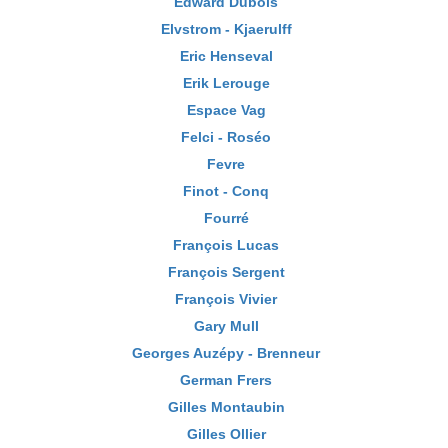
Edward Dubois
Elvstrom - Kjaerulff
Eric Henseval
Erik Lerouge
Espace Vag
Felci - Roséo
Fevre
Finot - Conq
Fourré
François Lucas
François Sergent
François Vivier
Gary Mull
Georges Auzépy - Brenneur
German Frers
Gilles Montaubin
Gilles Ollier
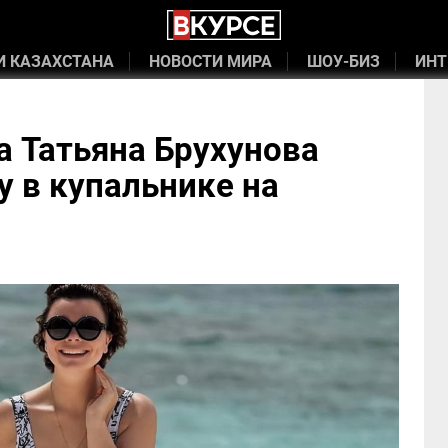
И КАЗАХСТАНА
НОВОСТИ МИРА
ШОУ-БИЗ
ИНТ
 Татьяна Брухунова
у в купальнике на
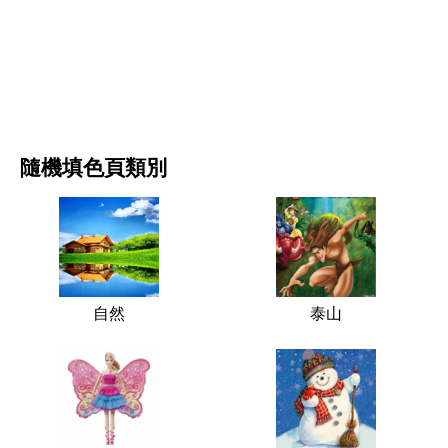
电影和连续剧
自然
隨機填色頁類別
自然
泰山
########################################
THE TASK » Write out the text from all the entries above line for line, leaving out the pictures.

SOLVED PROBLEM »
Edward Dubois
Elvstrom - Kjaerulff
Eric Henseval
Erik Lerouge
Espace Vag
Felci - Roséo
Fevre
Finot - Conq
Fourré
François Lucas
François Sergent
François Vivier
Gary Mull
Georges Auzépy - Brenneur
German Frers
Gilles Montaubin
Gilles Ollier
И КАЗАХСТАНА
НОВОСТИ МИРА
ШОУ-БИЗ
ИНТ
 Татьяна Брухунова
у в купальнике на
电影和连续剧
自然
隨機填色頁類別
自然
泰山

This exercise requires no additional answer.